Heavy precipitation events, particularly winter northeasters and hurricanes, are accompanied by storm surges, which can exacerbate near-shore flooding. A shallow slope will potentially produce a greater storm surge for the same storm than a steep shelf. Storm surge will have greater impact as sea levels rise, including a greater extent of inundation.

The Intergovernmental Panel on Climate Change (IPCC) and US Global Change Research Program predict that flooding associated with 100 year storms (major storms that currently have a 1 percent chance of occurring, on average, in a given year) will become more frequent; in the northeastern US such flooding levels could occur as often as every 20 years in some locations.

Seasonal variations are also expected. More winter precipitation will fall as rain, and less as snow; this is due in part to warmer winter air temperatures. Under one of the climate change scenarios an average of 5%-20% increase in winter precipitation is expected by 2100.

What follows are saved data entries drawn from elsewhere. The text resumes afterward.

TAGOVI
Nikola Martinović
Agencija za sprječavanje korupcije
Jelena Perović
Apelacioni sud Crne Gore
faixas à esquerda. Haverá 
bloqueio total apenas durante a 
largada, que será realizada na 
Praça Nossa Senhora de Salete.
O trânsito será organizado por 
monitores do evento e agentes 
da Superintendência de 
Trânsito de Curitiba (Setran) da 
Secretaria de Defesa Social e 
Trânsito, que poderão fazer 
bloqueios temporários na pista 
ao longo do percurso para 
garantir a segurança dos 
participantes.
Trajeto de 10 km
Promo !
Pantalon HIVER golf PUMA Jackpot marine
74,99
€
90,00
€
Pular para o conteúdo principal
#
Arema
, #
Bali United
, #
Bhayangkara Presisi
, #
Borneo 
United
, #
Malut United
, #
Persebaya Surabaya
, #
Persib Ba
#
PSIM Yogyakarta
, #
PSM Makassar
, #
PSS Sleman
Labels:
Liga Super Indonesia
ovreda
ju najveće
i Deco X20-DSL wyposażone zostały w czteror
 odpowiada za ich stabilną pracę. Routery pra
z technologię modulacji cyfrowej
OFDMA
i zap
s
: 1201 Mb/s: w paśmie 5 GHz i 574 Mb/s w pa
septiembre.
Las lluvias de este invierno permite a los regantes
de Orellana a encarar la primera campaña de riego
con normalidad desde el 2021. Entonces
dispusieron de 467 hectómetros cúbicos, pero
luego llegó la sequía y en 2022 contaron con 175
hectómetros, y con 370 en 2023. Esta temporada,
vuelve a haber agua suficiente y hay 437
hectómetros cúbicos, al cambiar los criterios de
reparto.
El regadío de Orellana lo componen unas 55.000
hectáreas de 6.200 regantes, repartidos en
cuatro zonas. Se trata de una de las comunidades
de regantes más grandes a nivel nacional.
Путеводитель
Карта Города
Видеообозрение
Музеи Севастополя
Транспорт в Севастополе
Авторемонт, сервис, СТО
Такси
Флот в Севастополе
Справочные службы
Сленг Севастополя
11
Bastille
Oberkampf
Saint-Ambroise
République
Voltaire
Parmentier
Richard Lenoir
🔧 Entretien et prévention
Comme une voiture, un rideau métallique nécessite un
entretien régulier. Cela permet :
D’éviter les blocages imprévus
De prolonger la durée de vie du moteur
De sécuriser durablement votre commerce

The predictions for seasonal precipitation used by the Commonwealth of MA (MA EOEA 2011) are shown in Table 1. The effects of these possible changes on shellfisheries are not well understood. For example, while heavy precipitation events may decrease salinity levels in near-shore embayments, sea level rise may increase salinity levels. Thus, changes in salinity (and other aspects of water chemistry) may occur in pulses, having to do with the timing of tides and runoff from precipitation events.

  Current Conditions 2050 Prediction 2100 Prediction
Annual Precipitation 41 inches 43-44 inches
(+5% to +8%)
44-47 inches
(+7% to +14%)
Summer Precipitation 11 inches 11 inches
(-1% to -3%)
11 inches
(-1% to no change)
Winter Precipitation 8 inches 8.4-9.3 inches
(+6% to +16%)
9-10.4 inches
(+12% to +30%)

Table 1.  Predictions for seasonal precipitation used by the Commonwealth of MA (MA EOEA 2011).


Heavy Precipitation Change Impacts Relevant to Shellfishing

  1. Reduced salinity in estuaries following high precipitation events, which can decrease biodiversity.
  2. Increased freshwater runoff into estuaries, which can lessen the prevalence of MSX infections among oysters and QPX mortality in clams, in contrast to increasing levels of salinity associated with rising sea levels.
  3. Increased pollution from run-off, septic systems, and wastewater treatment facilities, which can degrade estuarine water quality.
  4. Increased nutrient loading, which can lead to hypoxia and degradation of coastal ecosystems, including coastal salt marshes, mortality of benthic animals, and increased incidences of harmful algal blooms. Larger or more frequent Harmful Algal Blooms can lead to increased closures of shellfishing beds, resulting in economic losses.
  5. Increased stratification of estuarine waters with respect to salinity and temperature.
  6. Changes in sediment transport and coastal erosion, resulting from storm surge associated with heavy precipitation events.

Implications for Shellfishing

Heavy Precipitation Changes in Wellfleet Harbor may :

  1. Increase diseases and pathogens affecting both oysters and quahogs.
  2. Degrade water quality in Wellfleet Harbor.
  3. Disrupt access to grants from coastal erosion caused by severe storms and storm surge (in combination with rising sea levels).
  4. Decrease economic revenue due to increased pathogens, shellfish diseases, mortality and morbidity of shellfish, and harmful algal blooms.
  5. Alter sediment transport, which can impact the health of shellfish and alter suitability of grants for aquaculture.